Prompt – Say how many lines in the records contain the string "reset". Nothing but the number should be given.

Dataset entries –
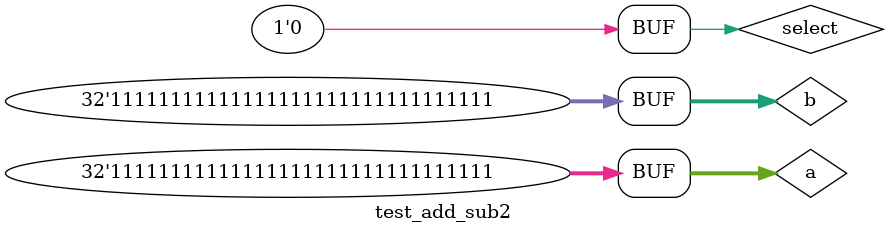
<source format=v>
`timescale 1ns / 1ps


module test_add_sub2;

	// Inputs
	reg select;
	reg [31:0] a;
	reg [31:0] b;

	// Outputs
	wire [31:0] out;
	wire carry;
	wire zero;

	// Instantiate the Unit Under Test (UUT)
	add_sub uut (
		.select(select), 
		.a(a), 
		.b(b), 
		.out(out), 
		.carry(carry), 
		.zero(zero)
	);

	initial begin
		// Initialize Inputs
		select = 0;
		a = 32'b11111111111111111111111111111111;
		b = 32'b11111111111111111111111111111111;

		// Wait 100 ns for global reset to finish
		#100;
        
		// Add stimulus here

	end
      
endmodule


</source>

--

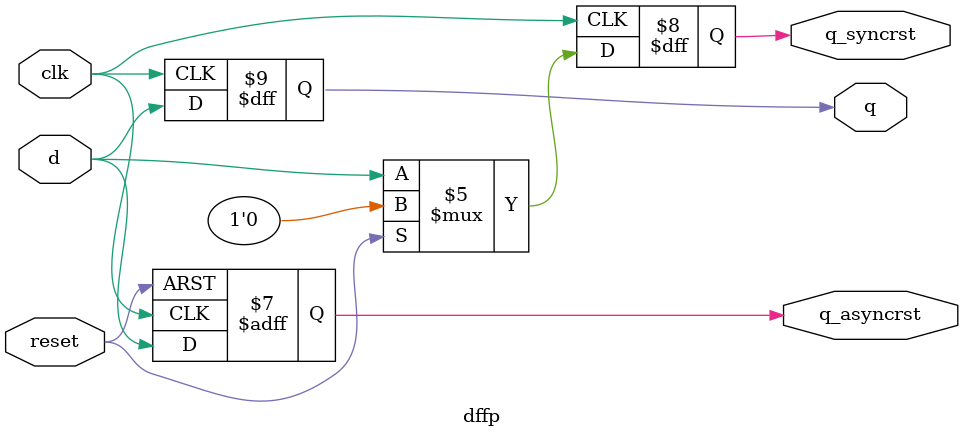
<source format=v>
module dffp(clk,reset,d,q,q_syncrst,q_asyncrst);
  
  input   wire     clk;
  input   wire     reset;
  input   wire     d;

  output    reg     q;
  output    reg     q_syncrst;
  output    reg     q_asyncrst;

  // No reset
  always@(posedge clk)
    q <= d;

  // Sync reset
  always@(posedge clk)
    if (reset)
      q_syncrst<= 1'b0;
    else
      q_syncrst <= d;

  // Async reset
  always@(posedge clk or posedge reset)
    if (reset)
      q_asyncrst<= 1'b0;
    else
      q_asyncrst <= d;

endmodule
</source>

* * *

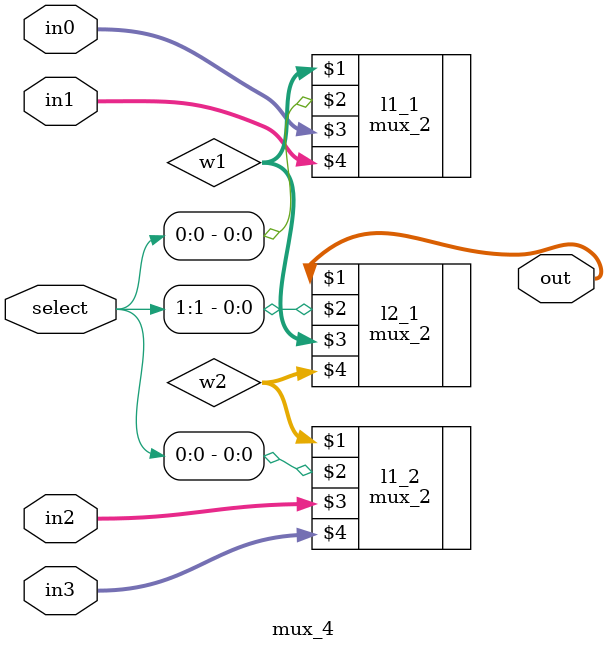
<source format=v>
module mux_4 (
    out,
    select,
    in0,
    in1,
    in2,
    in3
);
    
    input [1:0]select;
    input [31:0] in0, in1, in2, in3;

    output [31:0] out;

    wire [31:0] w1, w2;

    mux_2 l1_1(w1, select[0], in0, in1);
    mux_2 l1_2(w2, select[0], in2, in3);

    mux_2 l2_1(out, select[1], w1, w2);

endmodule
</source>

Expected answer – 9